Four robust consensus molecular subtypes (CMSs) were identified: CMS1, enriched for inflammatory/immune genes; CMS2, canonical; CMS3, metabolic; and CMS4, mesenchymal. 36 CMS groups not only reflect cancer cell phenotypes but also microenvironmental features present in tumor tissue samples. Stage‐independent prognostic values and significant associations with multiple clinical and biological features were demonstrated. With respect to the chemorefractory setting, CMS2 (50%) followed by CMS4 (30%) were predominant in the CORRECT trial. 37 The relatively consistent subtype distribution in first‐line trials may explain the enrichment of CMS2 and CMS4 over CMS3 and CMS1 after relapse in chemorefractory settings. Despite the potential clinical utility for outcome prediction or immune‐targeted therapy development, their clinical implementation is challenging. Prospective molecularly stratified clinical trials should be encouraged. 38 The rapid evolution of knowledge in cancer biology should be integrated at the individual level. 39
Advances in technologies such as imaging and molecular typing, combined with updated TNT protocols, may result in better oncological outcomes than current treatment strategies based on individual risk factors.
DISCLOSURE
Conflict of Interest: The authors declare no conflicts of interest for this article.

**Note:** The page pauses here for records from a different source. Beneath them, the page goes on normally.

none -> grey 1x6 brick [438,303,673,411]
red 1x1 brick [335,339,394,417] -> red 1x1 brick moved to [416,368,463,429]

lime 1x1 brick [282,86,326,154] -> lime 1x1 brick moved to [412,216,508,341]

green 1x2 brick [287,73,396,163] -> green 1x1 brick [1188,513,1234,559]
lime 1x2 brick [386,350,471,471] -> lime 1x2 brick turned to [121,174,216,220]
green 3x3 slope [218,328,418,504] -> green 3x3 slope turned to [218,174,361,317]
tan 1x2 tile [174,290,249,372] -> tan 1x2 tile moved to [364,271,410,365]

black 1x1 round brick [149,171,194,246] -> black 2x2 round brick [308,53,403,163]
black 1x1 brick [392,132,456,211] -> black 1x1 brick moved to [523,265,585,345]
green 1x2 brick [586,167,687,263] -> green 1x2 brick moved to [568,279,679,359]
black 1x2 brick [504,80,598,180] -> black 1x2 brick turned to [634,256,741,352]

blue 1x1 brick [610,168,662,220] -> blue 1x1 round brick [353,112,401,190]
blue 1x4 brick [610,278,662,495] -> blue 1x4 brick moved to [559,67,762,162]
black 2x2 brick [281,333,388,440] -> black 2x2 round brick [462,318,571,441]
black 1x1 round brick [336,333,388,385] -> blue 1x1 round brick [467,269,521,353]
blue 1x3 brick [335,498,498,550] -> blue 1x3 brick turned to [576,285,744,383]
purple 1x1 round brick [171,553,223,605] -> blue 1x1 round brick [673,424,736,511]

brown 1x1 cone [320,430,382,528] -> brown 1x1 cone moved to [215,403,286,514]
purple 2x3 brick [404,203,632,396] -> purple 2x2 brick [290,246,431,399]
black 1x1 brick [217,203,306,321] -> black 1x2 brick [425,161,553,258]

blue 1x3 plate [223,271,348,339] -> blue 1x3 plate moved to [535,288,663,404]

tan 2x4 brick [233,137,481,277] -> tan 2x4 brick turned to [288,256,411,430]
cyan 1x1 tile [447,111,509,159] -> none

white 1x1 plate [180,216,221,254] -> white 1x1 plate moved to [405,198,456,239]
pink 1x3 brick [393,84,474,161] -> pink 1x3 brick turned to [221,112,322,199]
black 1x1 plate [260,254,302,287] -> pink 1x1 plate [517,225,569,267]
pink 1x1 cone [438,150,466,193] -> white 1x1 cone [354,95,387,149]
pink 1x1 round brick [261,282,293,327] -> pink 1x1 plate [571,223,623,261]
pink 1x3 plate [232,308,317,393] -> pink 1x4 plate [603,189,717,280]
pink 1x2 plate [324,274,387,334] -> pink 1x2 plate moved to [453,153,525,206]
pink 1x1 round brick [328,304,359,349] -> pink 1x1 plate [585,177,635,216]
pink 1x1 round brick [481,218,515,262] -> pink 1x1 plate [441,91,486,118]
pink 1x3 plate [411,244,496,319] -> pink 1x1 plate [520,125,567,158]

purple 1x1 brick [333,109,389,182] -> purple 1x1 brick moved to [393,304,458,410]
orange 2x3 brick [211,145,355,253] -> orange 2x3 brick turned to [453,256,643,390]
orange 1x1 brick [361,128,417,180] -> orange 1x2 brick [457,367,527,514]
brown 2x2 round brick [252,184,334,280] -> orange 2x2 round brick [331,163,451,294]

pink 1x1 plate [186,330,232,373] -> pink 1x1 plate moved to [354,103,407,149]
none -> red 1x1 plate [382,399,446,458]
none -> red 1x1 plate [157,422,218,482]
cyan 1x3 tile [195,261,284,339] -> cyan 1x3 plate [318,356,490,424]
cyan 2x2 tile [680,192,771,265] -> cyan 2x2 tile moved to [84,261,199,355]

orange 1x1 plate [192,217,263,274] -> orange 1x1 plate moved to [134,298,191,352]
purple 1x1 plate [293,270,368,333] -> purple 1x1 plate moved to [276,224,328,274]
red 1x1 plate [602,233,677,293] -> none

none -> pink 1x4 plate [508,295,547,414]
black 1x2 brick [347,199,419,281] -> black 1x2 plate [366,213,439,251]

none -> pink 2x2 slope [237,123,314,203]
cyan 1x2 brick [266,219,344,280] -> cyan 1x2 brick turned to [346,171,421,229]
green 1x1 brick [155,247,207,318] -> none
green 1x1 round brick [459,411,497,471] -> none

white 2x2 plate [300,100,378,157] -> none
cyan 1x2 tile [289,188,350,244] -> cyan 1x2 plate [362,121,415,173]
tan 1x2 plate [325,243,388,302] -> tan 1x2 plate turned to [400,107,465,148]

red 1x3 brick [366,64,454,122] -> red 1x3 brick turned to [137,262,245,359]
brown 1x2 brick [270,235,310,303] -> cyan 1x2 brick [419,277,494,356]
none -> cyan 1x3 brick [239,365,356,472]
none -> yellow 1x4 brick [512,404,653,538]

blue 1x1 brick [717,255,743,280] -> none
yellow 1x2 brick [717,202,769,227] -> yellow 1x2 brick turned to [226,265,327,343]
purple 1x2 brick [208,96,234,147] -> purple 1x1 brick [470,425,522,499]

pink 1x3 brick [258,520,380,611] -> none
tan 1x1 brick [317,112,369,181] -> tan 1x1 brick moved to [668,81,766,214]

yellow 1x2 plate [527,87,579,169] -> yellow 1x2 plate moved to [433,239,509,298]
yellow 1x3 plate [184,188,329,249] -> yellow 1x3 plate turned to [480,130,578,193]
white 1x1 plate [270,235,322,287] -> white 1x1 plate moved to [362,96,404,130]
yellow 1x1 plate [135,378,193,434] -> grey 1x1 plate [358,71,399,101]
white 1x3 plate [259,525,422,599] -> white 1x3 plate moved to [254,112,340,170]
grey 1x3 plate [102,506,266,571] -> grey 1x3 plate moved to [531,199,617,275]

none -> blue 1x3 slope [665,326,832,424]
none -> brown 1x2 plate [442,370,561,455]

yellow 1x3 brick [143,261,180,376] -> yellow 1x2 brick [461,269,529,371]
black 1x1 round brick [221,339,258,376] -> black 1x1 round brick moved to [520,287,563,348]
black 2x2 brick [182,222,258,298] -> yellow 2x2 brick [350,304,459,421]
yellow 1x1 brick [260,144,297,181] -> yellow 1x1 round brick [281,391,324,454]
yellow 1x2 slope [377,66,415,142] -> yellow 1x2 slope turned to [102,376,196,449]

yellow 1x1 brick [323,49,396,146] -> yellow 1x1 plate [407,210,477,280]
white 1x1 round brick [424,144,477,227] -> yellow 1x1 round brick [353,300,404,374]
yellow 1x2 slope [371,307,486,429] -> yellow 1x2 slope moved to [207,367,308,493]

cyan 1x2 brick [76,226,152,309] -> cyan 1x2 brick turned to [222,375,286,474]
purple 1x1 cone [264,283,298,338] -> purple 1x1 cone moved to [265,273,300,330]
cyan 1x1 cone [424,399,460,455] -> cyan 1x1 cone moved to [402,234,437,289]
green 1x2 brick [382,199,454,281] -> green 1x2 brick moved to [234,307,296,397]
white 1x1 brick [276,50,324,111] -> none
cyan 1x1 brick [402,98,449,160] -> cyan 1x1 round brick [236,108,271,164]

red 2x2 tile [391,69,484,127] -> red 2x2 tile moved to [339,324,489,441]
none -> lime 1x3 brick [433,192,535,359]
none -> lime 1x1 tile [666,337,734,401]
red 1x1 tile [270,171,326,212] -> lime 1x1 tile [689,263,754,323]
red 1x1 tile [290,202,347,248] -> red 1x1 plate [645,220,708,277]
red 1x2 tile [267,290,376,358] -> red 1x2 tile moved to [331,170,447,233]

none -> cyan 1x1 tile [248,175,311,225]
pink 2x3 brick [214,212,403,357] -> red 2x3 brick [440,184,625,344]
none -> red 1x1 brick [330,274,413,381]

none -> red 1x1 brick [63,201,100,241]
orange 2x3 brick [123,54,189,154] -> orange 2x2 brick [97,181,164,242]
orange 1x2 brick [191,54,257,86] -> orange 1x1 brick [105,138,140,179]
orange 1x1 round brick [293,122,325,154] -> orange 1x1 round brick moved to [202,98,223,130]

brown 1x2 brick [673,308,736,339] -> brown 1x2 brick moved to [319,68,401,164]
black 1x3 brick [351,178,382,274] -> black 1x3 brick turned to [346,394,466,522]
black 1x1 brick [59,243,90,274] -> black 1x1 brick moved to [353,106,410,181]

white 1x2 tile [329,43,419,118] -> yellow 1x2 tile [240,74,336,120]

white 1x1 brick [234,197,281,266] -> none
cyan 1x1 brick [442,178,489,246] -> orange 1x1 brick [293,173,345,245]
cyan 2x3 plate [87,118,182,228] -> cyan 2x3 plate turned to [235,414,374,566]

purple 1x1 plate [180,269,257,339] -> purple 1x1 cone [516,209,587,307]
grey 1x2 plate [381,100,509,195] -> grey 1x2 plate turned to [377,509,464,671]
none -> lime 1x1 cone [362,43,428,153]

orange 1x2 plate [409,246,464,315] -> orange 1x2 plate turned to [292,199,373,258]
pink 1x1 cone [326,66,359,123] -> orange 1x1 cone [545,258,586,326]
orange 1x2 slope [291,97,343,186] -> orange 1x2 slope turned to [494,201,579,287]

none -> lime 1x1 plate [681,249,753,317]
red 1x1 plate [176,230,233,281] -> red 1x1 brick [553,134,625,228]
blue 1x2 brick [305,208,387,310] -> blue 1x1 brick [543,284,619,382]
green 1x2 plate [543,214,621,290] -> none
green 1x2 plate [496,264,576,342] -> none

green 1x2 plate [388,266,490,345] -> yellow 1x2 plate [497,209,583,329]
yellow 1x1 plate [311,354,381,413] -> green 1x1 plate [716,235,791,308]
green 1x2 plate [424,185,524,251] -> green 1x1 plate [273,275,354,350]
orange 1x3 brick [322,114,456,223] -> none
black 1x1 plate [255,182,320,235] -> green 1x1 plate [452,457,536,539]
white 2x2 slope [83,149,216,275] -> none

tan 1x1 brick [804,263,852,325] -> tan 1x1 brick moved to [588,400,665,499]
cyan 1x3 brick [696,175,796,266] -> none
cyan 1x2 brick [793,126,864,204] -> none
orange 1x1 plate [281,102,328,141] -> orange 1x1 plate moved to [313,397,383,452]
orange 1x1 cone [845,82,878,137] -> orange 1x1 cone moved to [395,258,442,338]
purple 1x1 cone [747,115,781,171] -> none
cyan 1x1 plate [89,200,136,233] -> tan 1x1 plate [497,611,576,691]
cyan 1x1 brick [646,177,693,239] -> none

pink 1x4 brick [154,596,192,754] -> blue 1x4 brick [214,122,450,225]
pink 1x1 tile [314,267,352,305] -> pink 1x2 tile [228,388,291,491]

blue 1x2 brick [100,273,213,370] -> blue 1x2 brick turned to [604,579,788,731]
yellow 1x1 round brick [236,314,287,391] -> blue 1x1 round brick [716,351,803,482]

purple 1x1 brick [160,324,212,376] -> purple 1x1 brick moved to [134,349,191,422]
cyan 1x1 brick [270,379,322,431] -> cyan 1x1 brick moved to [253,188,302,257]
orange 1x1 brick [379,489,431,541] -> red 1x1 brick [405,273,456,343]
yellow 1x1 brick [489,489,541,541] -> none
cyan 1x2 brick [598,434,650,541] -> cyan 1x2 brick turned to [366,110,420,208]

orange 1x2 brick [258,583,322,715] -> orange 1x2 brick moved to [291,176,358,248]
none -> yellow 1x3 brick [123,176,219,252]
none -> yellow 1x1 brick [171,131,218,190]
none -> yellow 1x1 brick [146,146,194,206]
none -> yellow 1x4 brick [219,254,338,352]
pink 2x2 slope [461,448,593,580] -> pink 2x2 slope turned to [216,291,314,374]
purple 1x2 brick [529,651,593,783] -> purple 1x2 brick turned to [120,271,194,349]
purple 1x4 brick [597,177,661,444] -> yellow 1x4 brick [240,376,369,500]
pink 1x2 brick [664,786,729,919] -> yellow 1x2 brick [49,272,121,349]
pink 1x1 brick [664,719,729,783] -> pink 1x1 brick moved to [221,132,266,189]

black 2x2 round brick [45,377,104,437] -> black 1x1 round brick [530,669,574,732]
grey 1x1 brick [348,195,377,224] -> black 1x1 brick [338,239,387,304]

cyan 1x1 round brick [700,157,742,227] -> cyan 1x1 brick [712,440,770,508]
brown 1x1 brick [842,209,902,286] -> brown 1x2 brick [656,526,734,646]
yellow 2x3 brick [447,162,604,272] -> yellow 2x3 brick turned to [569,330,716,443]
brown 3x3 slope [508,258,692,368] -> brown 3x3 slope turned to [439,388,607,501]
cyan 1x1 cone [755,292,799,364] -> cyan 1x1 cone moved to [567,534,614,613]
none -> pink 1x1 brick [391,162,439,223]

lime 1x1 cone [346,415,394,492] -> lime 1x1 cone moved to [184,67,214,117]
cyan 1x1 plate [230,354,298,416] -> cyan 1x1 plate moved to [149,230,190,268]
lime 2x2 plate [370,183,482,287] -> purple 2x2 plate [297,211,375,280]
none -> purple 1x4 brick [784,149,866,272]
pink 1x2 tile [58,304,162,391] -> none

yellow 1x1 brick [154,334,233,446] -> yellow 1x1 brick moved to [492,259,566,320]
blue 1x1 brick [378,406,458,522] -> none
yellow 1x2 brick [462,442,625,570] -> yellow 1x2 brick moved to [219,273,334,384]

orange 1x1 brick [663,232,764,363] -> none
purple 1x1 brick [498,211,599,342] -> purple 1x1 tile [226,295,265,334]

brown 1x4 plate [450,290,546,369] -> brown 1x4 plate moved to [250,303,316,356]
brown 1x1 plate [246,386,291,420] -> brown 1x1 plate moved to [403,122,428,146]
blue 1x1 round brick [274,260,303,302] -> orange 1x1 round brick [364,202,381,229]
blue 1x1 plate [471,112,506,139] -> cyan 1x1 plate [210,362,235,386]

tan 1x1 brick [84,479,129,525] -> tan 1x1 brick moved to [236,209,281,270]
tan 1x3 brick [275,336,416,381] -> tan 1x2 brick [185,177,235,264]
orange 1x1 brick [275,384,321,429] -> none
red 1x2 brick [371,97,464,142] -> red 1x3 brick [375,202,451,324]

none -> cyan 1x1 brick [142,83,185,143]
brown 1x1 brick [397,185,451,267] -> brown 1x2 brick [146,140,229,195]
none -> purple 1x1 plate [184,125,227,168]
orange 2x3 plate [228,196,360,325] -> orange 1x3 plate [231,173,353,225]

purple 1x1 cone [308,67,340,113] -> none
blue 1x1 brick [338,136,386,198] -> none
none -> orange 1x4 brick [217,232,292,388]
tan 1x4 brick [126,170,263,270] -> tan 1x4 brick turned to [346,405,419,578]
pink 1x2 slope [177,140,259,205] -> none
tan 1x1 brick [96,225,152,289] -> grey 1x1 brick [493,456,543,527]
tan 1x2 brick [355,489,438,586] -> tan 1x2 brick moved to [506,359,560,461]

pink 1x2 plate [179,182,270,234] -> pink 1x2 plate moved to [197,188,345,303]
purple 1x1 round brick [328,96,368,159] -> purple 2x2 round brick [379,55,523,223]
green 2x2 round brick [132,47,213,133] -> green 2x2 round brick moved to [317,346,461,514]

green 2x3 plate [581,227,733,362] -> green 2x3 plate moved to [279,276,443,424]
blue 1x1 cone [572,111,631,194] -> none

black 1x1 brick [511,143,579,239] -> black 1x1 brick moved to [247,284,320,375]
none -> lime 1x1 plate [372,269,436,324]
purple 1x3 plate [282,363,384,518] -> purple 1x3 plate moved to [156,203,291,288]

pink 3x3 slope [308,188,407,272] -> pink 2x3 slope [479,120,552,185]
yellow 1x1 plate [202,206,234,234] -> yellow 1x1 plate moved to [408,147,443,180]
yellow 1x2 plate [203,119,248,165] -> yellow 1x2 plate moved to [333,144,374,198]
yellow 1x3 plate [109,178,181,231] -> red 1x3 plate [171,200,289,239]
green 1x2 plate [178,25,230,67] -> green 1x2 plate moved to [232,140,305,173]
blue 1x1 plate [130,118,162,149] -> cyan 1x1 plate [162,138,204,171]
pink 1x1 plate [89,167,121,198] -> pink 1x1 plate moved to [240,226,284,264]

Kim HS, Kim NK. Challenges and shifting treatment strategies in the surgical treatment of locally advanced rectal cancer. Ann Gastroenterol Surg. 2020;4:379–385. 10.1002/ags3.12349
This review article was written based on a lecture presented at the 17th Annual Meeting of the Japanese Society of Gastroenterological Surgery (JDDW 2019) on 22 November, 2019.